Petisi online muncul di China yang meminta WHO menyelidiki laboratorium Fort Detrick di Amerika Serikat sebagai salah satu lokasi yang mungkin menjadi sumber pertama virus Corona. Bahkan menurut media pemerintah China, Global Times, petisi online itu sudah mendapat 10 juta tanda tangan.
Dikutip detikINET, Global Times juga melaporkan bahwa ada serangan dari Amerika untuk mengganggu petisi tersebut, namun tidak menggoyahkan antusiasme netizen setempat. Jumlah nyaris 10 juta itu dicapai dalam waktu sekitar seminggu.

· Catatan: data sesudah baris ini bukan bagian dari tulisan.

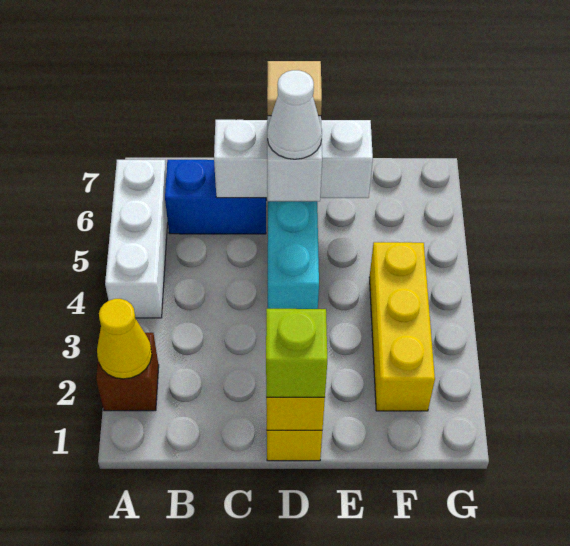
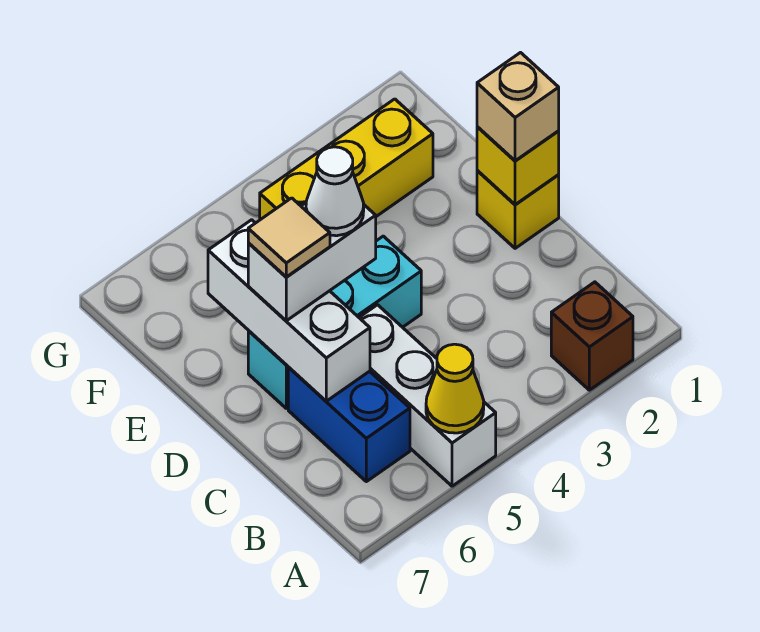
yellow cone A2 level 2 -> yellow cone A5 level 2
white brick A4:A6 level 1 -> white brick A5:C5 level 1
lime brick D1 level 3 -> tan brick D1 level 3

"Hal ini menunjukkan bahwa warga China tidak akan berhenti mempertanyakan laboratorium Amerika sampai Amerika Serikat memberikan penjelasan yang masuk akal dan mereka juga mendorong WHO benar-benar memainkan perannya dalam sains daripada jadi alat politik Amerika," tulis Global Times.
SCROLL TO CONTINUE WITH CONTENT
Beberapa pakar dan tenaga medis yang memerangi pandemi Corona pada masa awal di Wuhan dilaporkan juga berpartisipasi dalam petisi online itu. Di antaranya Wang Xinguan, dekan Zhongnan Hospital of Wuhan University serta Peng Peng, dekan Wuhan Pulmonary Hospital.

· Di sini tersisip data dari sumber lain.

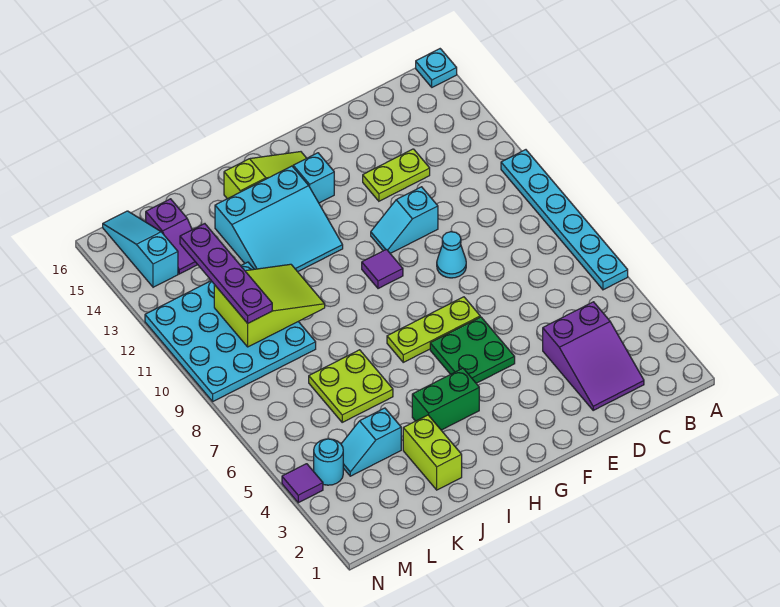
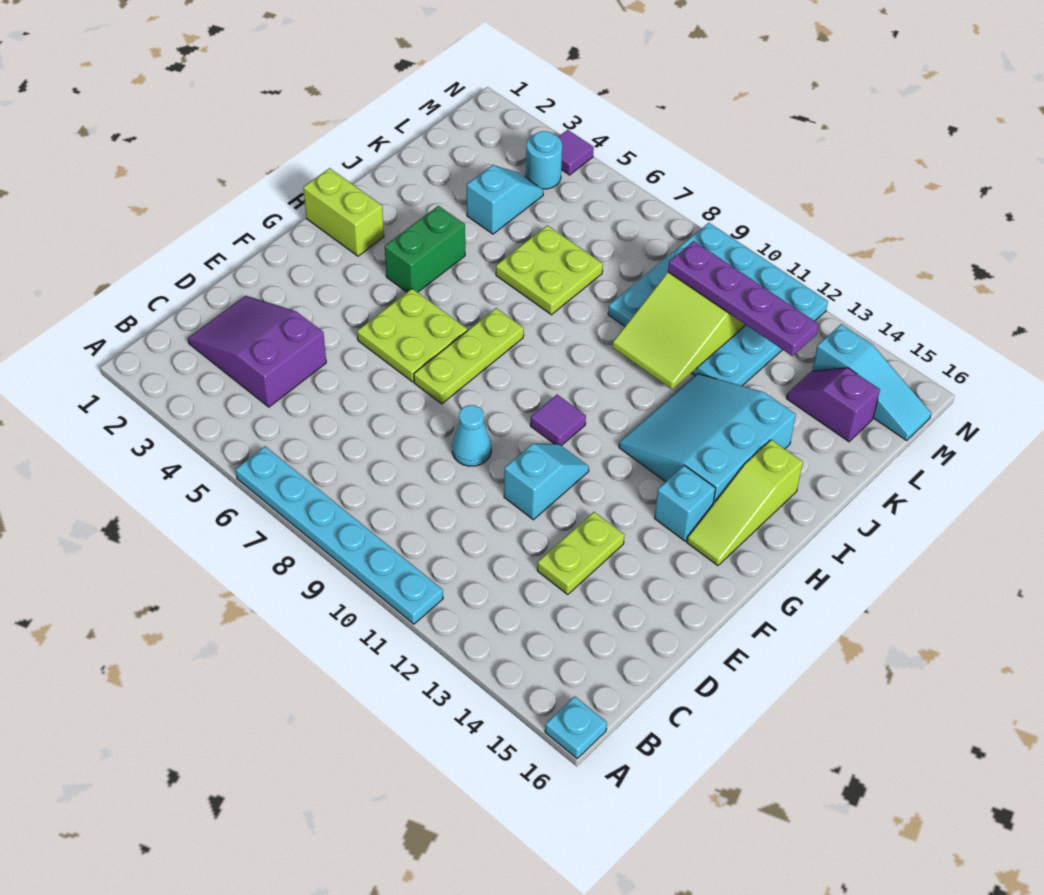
green plate F5:G6 level 1 -> lime plate F5:G6 level 1
lime brick J2:J3 level 1 -> lime brick H1:H2 level 1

"Kurangnya persatuan umat manusia dan kepercayaan adalah salah satu alasan virus ini mencapai skala pandemi seperti saat ini. China mampu mengendalikan penyebaran pandemi karena punya persatuan dan kepercayaan dari warganya," sebut Wang.
Seperti diberitakan, China dilaporkan mengerahkan berbagai cara agar teori bahwa virus Corona berasal dari Amerika Serikat menggaung. Teori ini adalah isu lama, namun belakangan dimunculkan lagi seiring maraknya desakan agar lab Wuhan diselidiki secara intensif.
Pada intinya, China ingin agar laboratorium di Amerika pun diinvestigasi, khususnya di Fort Detrick, Maryland, yang merupakan fasilitas riset senjata biologi militer AS, terletak 80 kilometer dari Washington.
"Tidak ada dari klaim itu didukung oleh bukti kuat. Namun bukan itu poinnya. Tuduhan terus menerus dan konsisten Beijing tak diragukan menimbulkan kecurigaan pada lab itu, terutama di wilayah dunia di mana ada ketidakpercayaan terhadap kebijakan luar negeri AS," sebut Bret Schafer, pengamat dari Alliance for Securing Democracy.